Caught in the age of transition, Swartzwalder tried to balance keeping his black players from getting harmed, and at the same time allowing them to grow and play to their full potential. It was a fine line to walk, and we see it so clearly in the January 1960 Cotton Bowl where Syracuse played Texas, and the black players took a beating, literally, from the Texas boys who despised them, while the referees turned a blind eye to the matter. Undaunted Ernie Davis and his mates won that game and the National Championship with an undefeated season, thanks largely to the Express. Rob Brown does a masterful job of playing Ernie Davis as a teen and young man growing up in Uniontown Pa. and then Elmira N.Y.

But what may get overlooked in this PG rated film that clocks in at two hours is the actual Christian elements in it.

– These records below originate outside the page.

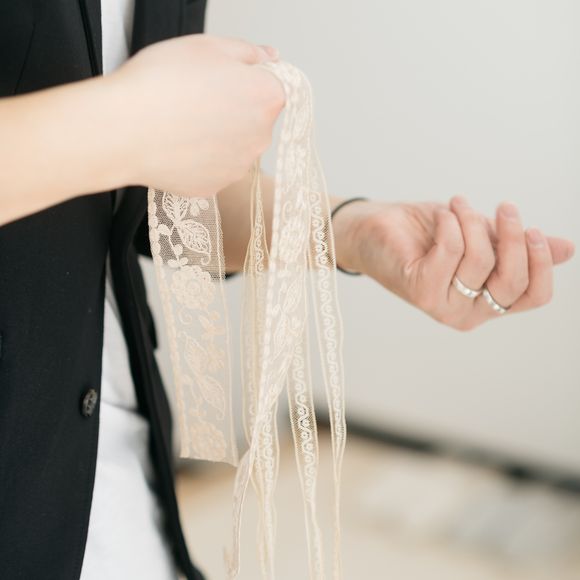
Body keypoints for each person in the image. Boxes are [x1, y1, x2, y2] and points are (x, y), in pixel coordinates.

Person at [0, 1, 575, 579]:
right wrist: (135, 121)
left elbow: (160, 202)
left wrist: (352, 231)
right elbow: (127, 138)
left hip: (113, 477)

The film begins with Ernie’s grandfather asking him to read the Scripture for the night, which turns out to be Ernie’s life verse that he lived by—1 Cor. 15.10– “for by the grace of God, I am what I am, and his grace to me was not in vain. No, I worked harder than them all, yet not I, but the grace of God that was with me.” Ernie grew up in a coal town in the 50s, and lost his Christian grandfather to an early grave from being in the mines too long, near Uniontown. His brother tried to get him involved in nascent days in the civil rights movement, by taking him to a rally at the local black church, and there is a brief appearance of Martin Luther King in the film counciling non-violent resistance to racism. It was a motto that Ernie lived by in everyday life, but he took out his frustrations on the field by running over more than one would be tackler.

Ernie Davis was that rarest of backs– he had the speed and jukes of a Reggie Bush, he had the power running of a Jim Brown, and he had the moxie and reversal of field capacity of Sweetness, Walter Payton. He ran back kickoffs, played defensive back, could throw the ball, and in general was a one man wrecking crew. All this you see in the film, and it makes his untimely demise all the more stunning. Nothing more reveals our mortality than to see the felling of an enormously gifted athlete in the prime of life by some dread disease or accident.

The film also highlights the role one’s faith plays in crisis when the odds are against you. It brought back some pretty vivid memories when I saw the coach lead the whole Syracuse football team in the Lord’s Prayer before they played the Cotton Bowl game. Like any good film, the character’s in this movie have some complexity, and we see the change of heart in one of the more racist white players for Syracuse. We also see the courage of Ernie Davis to go and apologize to his coach for arguing with him about playing time. The measure of a man is often best seen in how he responds to his mistakes, and whether he owns up to them.

This film is a timely one in various ways, because once again it raises the proper question, has America, or at least most Americans finally gotten beyond its racism? Of course the answer is, not as much as it should have, but this film does remind us how much progress has been made since the 50s. Many people will see this election as a referendum on racism in America. Whether that is fair or not, this film reminds us that true Christians do not accept such prejudices, not least because in Christ there is neither Jew nor Gentile, slave nor free, no male and female (Gal. 3.28) as Paul puts it. Or as Ernie reminds us at the beginning of the film— all of us are what we are by the grace of God, and by hard work as well, as the man from Tarsus put it. Ernie Davis reveals that both these things said in 1 Cor. 15.10 are true.